Price Waterhouse Cooper’sTop Financial Services Issues of 2018” puts digital transformation at the top of the list. ”But that term means more than new internal technologies being implemented. Digital transformation means modernizing the entire organization to meet the evolving needs of the digital-first consumer. The most successful firms are already finding ways to do this, acquiring new, younger clients in the process.”

What would transformational marketing do for you?

It’s no longer just a topic for conversation or a novelty, it’s an essential business strategy. It’s an innovation that puts you into a little bit of “blue ocean.” It’s a competitive advantage. It’s a driver of your business value.
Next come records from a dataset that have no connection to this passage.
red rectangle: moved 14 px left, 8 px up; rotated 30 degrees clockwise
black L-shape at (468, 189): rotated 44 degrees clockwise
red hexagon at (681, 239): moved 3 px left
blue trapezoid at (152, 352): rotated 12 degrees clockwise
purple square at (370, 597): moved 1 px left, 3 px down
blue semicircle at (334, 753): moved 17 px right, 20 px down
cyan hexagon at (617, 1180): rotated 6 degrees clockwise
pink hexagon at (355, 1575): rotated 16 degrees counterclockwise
Transformational marketing changes the direction and rate of change. In your organization, that means transforming you great business into the spectacular.

You don’t have to do this alone.

What’s transformational marketing look like? Here’s a sample of what it’s meant for some clients this year as they transition into the “marketing is experience” world:

  1. A brand that resonates. This client repositioned themselves with a powerful new brand that resonated with their target audience’s deepest aspirations. They began reshaping their customer experience to express the brand. How do you when know it resonates? When the conversations the sales team have with prospects are loaded with the language of the brand. They documented double digit increases in growth within these re-engineered units.
  2. A mountain of demand for the brand. This client invested in thought leadership that positioned them as the expert in business planning for their target audience. By deploying a sophisticated demographic and behavioral targeting platform, they were able to move away from the old school linear marketing funnel and into dynamic demand gen model. As the content marketing campaign unfolded and the planning experience expanded, over $10 billion in demand for the brand was expressed by prospects in the first year alone.
  3. A systematic conversion process. Though the client had a tightly managed “bottom of the funnel” process, they we lacking at the awareness and interest levels. By building a behaviorally-driven process and leveraging a new marketing automation infrastructure, opportunities and leads progressed on their pace through the funnel. In 7 months, over $120 million in new opportunities were converted by the client’s sales team as a result of the targeting, content and technology.